The dust cloud grows, heralding the arrival of a truck that's more rust than anything else, the brakes giving an unholy screech when it stops beside me and its driver hops out onto the road. Roughly my age, maybe a bit younger, blond hair trimmed into a shaggy undercut that could do with a touch-up, a sort of unconscious swagger in his step that matches the brassy tenor of his voice when he walks over and nods down at the abysmal wreck of the Model T's engine. "Car trouble?"
"Why on earth would you think that? I'm just stopping for a little rest," I deadpan, already on-edge. Just because I'm not dressed like a fugitive anymore doesn't make me safe, and there's something incredibly perceptive in the newcomer's tawny eyes that has my better judgement yelling at me to run. But taking off would draw more suspicion than I'm willing to risk, so I settle for evasive maneuvers instead and do what I do best - lie. "I'll be all right. My friend's up the road hunting down the nearest mechanic."
"He won't have much luck finding him," he laughs, leaning against the side of his truck and digging a cigarette and a book of matches out of the pocket of his pants.
"That so?" I mumble, guarded. "Why not?"
"Because I'm the nearest mechanic." His smile is more on the side of a smirk, lopsided but sort of endearing in its crookedness. He laughs again at the look on my face, striking the match on his thumbnail and lighting his smoke before sticking his hand in my direction. "Jean Kirschtein."
"Marco," I nod, shaking his hand and watching him intently.

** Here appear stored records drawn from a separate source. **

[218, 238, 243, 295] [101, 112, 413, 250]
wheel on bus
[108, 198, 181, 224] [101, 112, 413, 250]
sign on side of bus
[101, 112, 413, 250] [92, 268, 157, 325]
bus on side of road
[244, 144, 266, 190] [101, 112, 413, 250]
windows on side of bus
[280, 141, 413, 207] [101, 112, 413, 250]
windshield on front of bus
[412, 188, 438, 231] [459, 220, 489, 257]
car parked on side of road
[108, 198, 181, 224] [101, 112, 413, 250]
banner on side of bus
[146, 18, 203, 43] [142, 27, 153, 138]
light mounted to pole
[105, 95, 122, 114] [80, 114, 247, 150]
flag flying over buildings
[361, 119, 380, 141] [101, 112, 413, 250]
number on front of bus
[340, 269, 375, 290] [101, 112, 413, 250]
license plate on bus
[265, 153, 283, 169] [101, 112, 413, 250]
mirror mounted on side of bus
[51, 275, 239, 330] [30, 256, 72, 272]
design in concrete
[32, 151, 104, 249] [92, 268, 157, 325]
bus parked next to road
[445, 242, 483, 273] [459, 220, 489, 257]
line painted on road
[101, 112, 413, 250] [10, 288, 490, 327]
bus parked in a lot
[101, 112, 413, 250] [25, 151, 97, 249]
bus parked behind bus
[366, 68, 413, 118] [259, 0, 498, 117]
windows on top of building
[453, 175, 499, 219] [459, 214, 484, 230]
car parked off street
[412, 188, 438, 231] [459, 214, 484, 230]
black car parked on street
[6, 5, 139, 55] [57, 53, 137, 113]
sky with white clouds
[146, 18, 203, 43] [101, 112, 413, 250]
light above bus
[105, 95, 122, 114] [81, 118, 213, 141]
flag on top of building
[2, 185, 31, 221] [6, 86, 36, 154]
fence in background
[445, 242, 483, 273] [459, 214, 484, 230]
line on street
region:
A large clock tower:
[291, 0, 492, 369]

There's something in the way he holds himself that doesn't say blue-collar despite his claims of being a mechanic, no weary stoop to his shoulders and something the posture of someone who expects to be acknowledged, and the hand that grips mine doesn't have calluses that match my own. Whoever Jean Kirschtein is, he doesn't come from a lifetime of being up before the sun and working until you bleed. Not a farm boy for sure, but not a city boy either. He's got a solid set to his spine and strong-looking shoulders that stretch as he leans down to peer through the smoke at the busted engine, and now is not the time to be appreciating the aesthetic value of strangers, Bodt, Jesus Christ. "So, you think it's salvageable?"
Jean stands back up and runs a hand through his hair, frowning down at the car. "I can fix it, but not here, and not without parts. Tell you what, I was just on my way home to grab some things I forgot. If you can give me ten minutes or so to do that, I'll give you a lift into town to find your friend and we can tow this thing back to the shop?"
Well, Connie did tell me to find something to do. He never said what. And it's better than sitting on the side of the road waiting for death.
"I'd appreciate it," I grin, slamming the hood of the Model T shut and jumping up into the passenger side of his truck.
Jean Kirschtein the mechanic who acts more like a rich kid gives me a look that I know all too well as he climbs in the driver's side and shuts the door behind him. Down. Back up. Little quirk of a smile. He thinks he's being subtle, God bless him.
Connie can keep his picket fence and the salvageable wreckage of his life for a few more hours. There are some perks of freedom that I've been missing something awful.